Software als Kindersicherung
(djd/nl). Den Umgang mit Computern zu beherrschen, ist in unserer Zeit praktisch unerlässlich. Auch Kinder sollten sich spätestens bei der Einschulung an die moderne Technik gewöhnen. Zudem erleichtert eine Vielzahl von Programmen das spielerische Lernen. Viele Eltern tun sich allerdings schwer, die lieben Kleinen an den Computer zu lassen. Mit dem entsprechenden Programm kann man diese Sorgen jedoch vergessen.
"Kindersicherung 2003" vom Reutlinger Software-Entwickler Salfeld (weitere Infos unter www.salfeld.de) hat auch die Tester renommierter Computerzeitschriften wie Chip, PC-Welt oder Computer-Bild überzeugt. Mit der Software lassen sich Zeitlimits für die Computernutzung einstellen (pro Tag, pro Woche oder pro Monat). Man kann den kompletten Internetzugang oder nur bestimmte Internetseiten komplett sperren, sowie schließlich auch das eigene System vor Veränderungen schützen. Selbst für einzelne Anwendungen wie etwa Spiele lassen sich Zeitvorgaben einrichten oder auch "Totalsperren".

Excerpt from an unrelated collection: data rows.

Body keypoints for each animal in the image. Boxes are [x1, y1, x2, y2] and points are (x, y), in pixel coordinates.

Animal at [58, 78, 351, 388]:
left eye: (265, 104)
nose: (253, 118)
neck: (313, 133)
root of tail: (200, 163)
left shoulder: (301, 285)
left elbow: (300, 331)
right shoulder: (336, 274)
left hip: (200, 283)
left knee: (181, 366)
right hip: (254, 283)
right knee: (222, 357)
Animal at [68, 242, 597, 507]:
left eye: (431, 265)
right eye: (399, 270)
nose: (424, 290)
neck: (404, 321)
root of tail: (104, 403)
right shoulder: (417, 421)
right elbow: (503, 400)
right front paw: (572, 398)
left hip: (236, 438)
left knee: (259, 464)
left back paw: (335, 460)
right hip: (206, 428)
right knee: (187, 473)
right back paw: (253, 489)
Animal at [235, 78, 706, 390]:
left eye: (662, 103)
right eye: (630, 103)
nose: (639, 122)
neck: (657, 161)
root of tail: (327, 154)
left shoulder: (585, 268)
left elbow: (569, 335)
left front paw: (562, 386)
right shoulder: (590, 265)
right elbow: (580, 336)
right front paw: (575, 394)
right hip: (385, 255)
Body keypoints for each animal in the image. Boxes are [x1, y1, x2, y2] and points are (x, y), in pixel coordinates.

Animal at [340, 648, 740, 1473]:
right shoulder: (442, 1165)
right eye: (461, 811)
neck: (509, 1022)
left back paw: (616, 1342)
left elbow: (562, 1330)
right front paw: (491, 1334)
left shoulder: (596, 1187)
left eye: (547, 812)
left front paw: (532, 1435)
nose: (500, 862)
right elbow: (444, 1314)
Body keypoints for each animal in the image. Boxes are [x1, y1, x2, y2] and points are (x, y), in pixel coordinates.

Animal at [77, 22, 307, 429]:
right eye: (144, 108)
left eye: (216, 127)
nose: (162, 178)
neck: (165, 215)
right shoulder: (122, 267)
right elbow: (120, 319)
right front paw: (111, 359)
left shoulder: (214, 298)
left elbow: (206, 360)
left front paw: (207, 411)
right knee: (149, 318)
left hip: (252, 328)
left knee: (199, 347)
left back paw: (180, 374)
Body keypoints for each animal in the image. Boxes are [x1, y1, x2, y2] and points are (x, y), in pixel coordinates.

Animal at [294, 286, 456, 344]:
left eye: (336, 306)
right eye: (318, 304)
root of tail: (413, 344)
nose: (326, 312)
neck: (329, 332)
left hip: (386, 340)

Aufschluss über das, was sich am Computer abgespielt hat, gibt eine ausführliche Protokolldatei. Klingt alles etwas kompliziert, die Bedienung ist aber so einfach, dass auch Computer-Laien damit problemlos zurechtkommen. Um besonders gewitzte junge Computerfreaks daran zu hindern, an den Einstellungen etwas zu ändern, gibt es verschiedene Sicherheitsstufen.